RPA-coated single-stranded DNA as a platform for post-translational modifications in the DNA damage response

Abstract

The Replication Protein A (RPA) complex is an essential regulator of eukaryotic DNA metabolism. RPA avidly binds to single-stranded DNA (ssDNA) through multiple oligonucleotide/oligosaccharide-binding folds and coordinates the recruitment and exchange of genome maintenance factors to regulate DNA replication, recombination and repair. The RPA-ssDNA platform also constitutes a key physiological signal which activates the master ATR kinase to protect and repair stalled or collapsed replication forks during replication stress. In recent years, the RPA complex has emerged as a key target and an important regulator of post-translational modifications in response to DNA damage, which is critical for its genome guardian functions.
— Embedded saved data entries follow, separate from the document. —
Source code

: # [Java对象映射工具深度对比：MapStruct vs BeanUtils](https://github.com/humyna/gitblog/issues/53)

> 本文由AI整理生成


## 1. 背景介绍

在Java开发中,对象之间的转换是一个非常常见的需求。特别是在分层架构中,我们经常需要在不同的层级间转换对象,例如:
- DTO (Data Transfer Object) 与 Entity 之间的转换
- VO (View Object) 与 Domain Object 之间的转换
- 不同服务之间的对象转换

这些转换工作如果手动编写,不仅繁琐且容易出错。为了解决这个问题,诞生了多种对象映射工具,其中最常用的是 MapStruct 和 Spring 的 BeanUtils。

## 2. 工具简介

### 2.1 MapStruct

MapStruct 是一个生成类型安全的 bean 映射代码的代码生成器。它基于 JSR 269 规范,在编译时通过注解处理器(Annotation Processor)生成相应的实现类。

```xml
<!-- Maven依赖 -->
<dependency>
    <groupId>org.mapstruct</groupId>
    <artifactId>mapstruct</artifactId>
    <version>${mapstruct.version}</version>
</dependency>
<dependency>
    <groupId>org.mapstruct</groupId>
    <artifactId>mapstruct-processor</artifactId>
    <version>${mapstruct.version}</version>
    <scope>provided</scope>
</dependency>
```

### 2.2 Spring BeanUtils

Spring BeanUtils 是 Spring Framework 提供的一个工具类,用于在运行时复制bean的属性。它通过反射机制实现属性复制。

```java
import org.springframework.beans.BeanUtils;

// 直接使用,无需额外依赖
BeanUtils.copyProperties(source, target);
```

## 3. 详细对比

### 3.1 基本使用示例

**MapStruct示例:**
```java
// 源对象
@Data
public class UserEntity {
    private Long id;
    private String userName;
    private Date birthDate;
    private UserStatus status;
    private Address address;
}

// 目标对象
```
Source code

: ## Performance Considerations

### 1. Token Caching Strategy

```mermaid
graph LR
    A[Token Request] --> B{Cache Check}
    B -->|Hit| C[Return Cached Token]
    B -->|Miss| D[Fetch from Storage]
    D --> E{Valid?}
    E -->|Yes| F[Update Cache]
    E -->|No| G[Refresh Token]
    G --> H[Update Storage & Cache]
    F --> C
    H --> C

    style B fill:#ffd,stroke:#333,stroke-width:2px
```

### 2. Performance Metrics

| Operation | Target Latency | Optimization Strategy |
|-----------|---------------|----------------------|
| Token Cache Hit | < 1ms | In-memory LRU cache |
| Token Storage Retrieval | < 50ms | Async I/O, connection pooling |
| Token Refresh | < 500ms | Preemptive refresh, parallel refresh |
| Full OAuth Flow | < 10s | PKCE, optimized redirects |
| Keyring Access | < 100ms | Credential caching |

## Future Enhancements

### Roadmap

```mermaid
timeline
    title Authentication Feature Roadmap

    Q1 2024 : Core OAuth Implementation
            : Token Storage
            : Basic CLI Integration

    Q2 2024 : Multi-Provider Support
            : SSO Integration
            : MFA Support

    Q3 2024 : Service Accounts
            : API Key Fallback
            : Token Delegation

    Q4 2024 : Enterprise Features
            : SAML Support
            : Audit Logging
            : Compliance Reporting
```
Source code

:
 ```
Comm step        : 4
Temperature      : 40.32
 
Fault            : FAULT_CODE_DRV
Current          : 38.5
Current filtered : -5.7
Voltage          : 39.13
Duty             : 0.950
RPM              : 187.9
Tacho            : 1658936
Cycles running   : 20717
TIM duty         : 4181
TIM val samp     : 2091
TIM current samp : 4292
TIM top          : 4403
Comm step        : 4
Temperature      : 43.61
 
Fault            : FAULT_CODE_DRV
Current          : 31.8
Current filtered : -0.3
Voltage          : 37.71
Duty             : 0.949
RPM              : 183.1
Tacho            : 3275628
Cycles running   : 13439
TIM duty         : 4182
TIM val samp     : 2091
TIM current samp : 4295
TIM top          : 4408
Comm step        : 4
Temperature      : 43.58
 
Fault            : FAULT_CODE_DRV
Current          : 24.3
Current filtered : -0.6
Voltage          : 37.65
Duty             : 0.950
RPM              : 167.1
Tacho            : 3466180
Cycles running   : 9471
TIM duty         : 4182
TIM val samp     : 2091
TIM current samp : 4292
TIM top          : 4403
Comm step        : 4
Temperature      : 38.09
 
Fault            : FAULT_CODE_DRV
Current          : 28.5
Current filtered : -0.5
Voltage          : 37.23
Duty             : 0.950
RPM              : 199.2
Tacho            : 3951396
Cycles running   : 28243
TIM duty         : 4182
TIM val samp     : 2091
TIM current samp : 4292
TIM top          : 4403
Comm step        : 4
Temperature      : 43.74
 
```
Phosphorylation and SUMOylation of the RPA complex, and more recently RPA-regulated ubiquitination, have all been shown to control specific aspects of DNA damage signaling and repair by modulating the interactions between RPA and its partners. Here, we review our current understanding of the critical functions of the RPA-ssDNA platform in the maintenance of genome stability and its regulation through an elaborate network of covalent modifications.

Figure 1

Schematic representation of the RPA complex. The OB folds A-F are shown as light blue rectangles, the winged-helix domain of RPA32 is in red. OB folds A-D (DBDs A-D) support the ssDNA-binding activity of the RPA complex. Heterotrimerization of the RPA complex is mediated by OB folds C of RPA70, D of RPA32 and E of RPA14, which are brought together through a triple helix bundle (dashed arrows). The phosphorylated residues found in the N-terminus of RPA32 are represented in bold along with their respective kinases. Solid and dashed arrows indicate major or minor contributions to specific phosphorylation events by the various kinases. SUMOylated residues in RPA70 are represented as orange circles. This figure was inspired by Fanning et al..

Figure 2

DNA damage signaling on RPA-ssDNA. RPA-ssDNA elicits DNA damage signaling by recruiting the ATR-ATRIP kinase and the PRP19 complex to trigger a phosphorylation-ubiquitination feed-forward loop that activates ATR-ATRIP. The kinase activity of ATR is required for efficient recruitment of the PRP19 complex onto RPA-ssDNA. PRP19 then exerts its ubiquitin ligase activity on the RPA-ssDNA platform to facilitate further recruitment of ATR-ATRIP and autophosphorylation of ATR. In parallel, RPA-ssDNA directs the loading of the 9-1-1 clamp by the Rad17-RFC2-5 complex onto adjacent ssDNA-dsDNA junctions. This allows the recruitment of the ATR activator TopBP1 and of Rhino, which potentiate ATR-ATRIP kinase activity to protect replication forks and maintain genomic stability. Phosphorylation and ubiquitination events are depicted as green and white circles, respectively.